For years, managing a charity was seen as a way of earning your reward in heaven. It needed to be, because the financial rewards on earth were usually negligible. Chief executives traditionally emerged via one of two main routes, as founders of the charity or pursuing a second career upon retirement from the armed services.
The first, while generally ensuring a continuity of vision, has had varied results. Some founders were able to unite passion with management nous and forge forward. Others, however, encountered traumatic challenges and were forced out.
The second route made the most of the skills learned within a structured military environment, emphasising obedience, clarity of purpose and single-minded pursuit of an objective.
In the past 10 years, the sector has undergone a massive transformation and the opportunities and demands on chief executives have altered beyond recognition. The onslaught of the "contract culture", the resulting growth in charities as service providers, better salaries plus political agendas about active citizenship and corporate social responsibility have produced a need for chief executives with a complex range of skills.
Now, again, we see two main routes to the chief executive's role.
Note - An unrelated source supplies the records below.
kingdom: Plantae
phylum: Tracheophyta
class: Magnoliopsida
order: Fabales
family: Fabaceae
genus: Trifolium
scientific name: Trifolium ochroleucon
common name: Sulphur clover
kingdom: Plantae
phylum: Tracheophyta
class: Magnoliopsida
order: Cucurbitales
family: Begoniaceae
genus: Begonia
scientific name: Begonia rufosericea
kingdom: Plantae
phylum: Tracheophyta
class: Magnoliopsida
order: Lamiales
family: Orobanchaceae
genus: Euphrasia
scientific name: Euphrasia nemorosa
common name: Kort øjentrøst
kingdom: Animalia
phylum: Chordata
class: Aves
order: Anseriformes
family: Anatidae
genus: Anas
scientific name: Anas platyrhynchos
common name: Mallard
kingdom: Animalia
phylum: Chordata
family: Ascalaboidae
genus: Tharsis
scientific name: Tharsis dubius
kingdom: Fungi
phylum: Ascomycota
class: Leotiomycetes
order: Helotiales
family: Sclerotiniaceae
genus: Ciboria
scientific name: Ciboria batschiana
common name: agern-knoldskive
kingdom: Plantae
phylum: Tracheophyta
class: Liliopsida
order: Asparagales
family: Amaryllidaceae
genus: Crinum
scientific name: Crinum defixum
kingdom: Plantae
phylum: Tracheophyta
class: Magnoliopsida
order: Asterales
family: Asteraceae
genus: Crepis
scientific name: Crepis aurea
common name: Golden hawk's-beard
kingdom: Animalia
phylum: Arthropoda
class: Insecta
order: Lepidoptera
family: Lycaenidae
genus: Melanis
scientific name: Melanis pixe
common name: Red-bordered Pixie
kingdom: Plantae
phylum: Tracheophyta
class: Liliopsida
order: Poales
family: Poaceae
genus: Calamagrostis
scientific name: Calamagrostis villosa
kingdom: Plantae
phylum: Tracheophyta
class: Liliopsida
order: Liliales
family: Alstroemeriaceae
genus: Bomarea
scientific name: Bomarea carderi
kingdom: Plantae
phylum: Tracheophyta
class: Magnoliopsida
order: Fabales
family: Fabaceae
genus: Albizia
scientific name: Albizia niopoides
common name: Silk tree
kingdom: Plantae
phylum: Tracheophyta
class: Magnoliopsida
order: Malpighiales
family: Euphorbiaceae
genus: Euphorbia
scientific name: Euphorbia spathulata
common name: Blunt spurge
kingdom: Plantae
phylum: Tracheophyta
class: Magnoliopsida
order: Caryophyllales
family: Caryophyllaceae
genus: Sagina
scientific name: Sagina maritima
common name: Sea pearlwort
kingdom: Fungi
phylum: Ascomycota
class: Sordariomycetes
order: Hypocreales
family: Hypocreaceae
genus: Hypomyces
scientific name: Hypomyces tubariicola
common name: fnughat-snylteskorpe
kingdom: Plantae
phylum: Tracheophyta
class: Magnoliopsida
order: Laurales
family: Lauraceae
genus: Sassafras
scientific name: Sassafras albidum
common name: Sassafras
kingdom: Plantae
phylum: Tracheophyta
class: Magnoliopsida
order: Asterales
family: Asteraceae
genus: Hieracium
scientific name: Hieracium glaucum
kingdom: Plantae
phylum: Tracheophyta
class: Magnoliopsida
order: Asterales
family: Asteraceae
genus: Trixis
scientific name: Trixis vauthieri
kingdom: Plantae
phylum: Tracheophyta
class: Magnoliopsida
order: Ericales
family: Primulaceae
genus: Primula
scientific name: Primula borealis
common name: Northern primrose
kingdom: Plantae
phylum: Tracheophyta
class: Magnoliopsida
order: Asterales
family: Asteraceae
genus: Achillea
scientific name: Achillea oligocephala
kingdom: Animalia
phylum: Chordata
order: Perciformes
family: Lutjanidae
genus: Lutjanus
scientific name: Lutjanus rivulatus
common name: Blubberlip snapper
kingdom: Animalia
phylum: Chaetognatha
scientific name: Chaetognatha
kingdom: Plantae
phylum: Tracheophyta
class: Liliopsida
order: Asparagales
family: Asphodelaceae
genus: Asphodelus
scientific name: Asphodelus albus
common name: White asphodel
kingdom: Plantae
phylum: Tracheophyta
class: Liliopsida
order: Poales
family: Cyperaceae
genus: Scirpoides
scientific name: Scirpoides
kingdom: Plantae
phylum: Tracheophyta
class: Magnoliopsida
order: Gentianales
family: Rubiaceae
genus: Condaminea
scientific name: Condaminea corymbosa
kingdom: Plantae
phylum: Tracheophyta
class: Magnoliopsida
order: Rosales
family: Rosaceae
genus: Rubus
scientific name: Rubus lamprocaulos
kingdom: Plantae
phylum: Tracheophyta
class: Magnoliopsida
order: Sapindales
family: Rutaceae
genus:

There is a steady stream of people leaving the private and public sectors, transferring their skills to the voluntary sector because they want to make a difference.
And the voluntary sector is increasingly "growing its own". A realistic career structure is developing with high-quality chief executives from the grassroots of the sector. More people are planning their development profiles and there is a growth in accredited voluntary-sector management courses.
It would be nice to see chief executives from the voluntary sector increasingly move across to the private and public sectors. All sectors would benefit. However, for this to be true two-way traffic, the voluntary sector has to invest in identifying and growing its rising stars. The private and public sectors need to recognise the value of management and leadership skills emerging from the voluntary sector, and the Government must think again about the need for a Voluntary Sector Skills Council.